By rail. Ella's a few stops from Badulla at the end of the railway line that snakes through the Hill Country. Trains go to Colombo and Kandy from here. The fares are ludicrously cheap in 2nd and 3rd class, (2nd class fare, December 2007, Colombo to Ella was R200/- or about USD 2.00) and the views spectacular. It's usually no problem getting a seat in 2nd/3rd class going to Colombo or Kandy, as the trains from Badulla are quite empty until reaching Nanu Oya. However the reverse is true going up to Ella and it can be quite crowded until the last 2 or 3 hours of the journey. Ella's railway station itself is prettily quaint.
By Road. Buses go south through Ella Gap to Wellawaya where you can change for a number of destinations in the south of the island. There is also a recently introduced direct bus service to Galle which stops at various locations along the south coast including Mirissa and Unawatuna.
Rawana Ella Falls are about 5km away on the road south through Ella Gap. They're quite spectacular. Take your swimming costume for a refreshing dip, but beware of the touts selling tourist junk. You can catch frequent buses for about R10/-, or better still walk (but catch a bus back up the hill). About half-way down the road you can stop off for a look at the small temple and a cave above it where, according to local legend, Sita was kept as a prisoner before being rescued by Rama. You are also quite likely to meet families of langur monkeys by the roadside.
Walk up to Ella's Rock, about 2 hours along the railway track and through the tea plantations, for stunning views across the countryside. The first 1.5km is along the railway track itself so keep an ear out for oncoming trains although they travel so slowly you'll have plenty of time to get out of the way. If you stay at Rawana Holiday Resort they'll give you a quaint hand drawn map to get you there!
The home cooking in the guest houses/hotels is probably the best food in town.
See "eat" above.
There are a number of cheap guest houses scattered around town.
Accommodation options include:
Take a walk through the tea plantations to Little Adam's Peak south-east of the town centre, and about 45 minutes away.

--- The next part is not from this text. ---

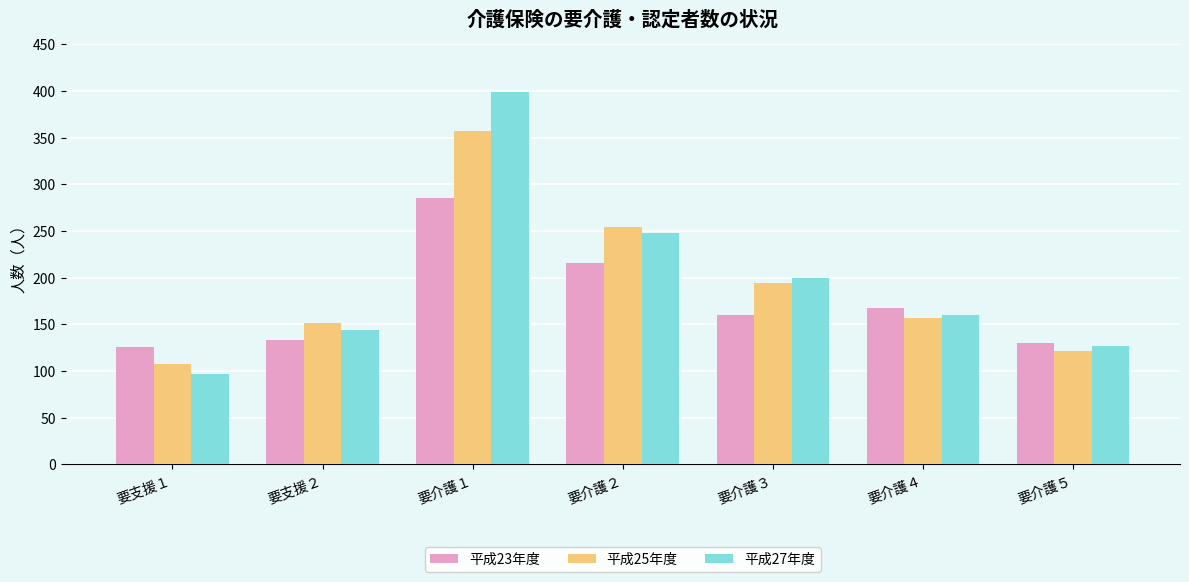

What is the minimum value for 平成25年度?

107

For more strenuous exercise walk to the top of Ella Rock for views across the Hill Country and with the town nestled in the hills below you. This walk is about 2 hours each way, and about half of it is along the railway line before cutting off into the hills. For a longer walk, rather than head straight back to the line from the hill top, follow the track through the forest. (You can't really get lost. Just head downhill when you've had enough, and before long you will meet a road or the railway line.)
The locals who live near the bottom of Ella Rock have recently come up with a wonderful piece of inventive free enterprise. They obliterate existing tracks up the hill and create new ones every now and then. Tourists following guidebooks get completely lost, and suddenly, Hey Presto! A local appears offering to guide them.
Don't walk in the countryside in shorts and sandals/flipflops, especially after it's been raining. There are lots of leeches that hang on to the vegetation by the side of tracks waiting for a nice juicy mammal to walk by. They're perfectly harmless really and if one attaches itself to you it's best to just let it drink its fill and drop off again. You have lots of blood and can spare one or two c.c. The other alternative would be to burn it with a cigarette or match.
It is advisable to take some lime with you, and drop on the leach. It will not kill the leach like in cigarette, but it will make the leach quickly leave you without drinking blood.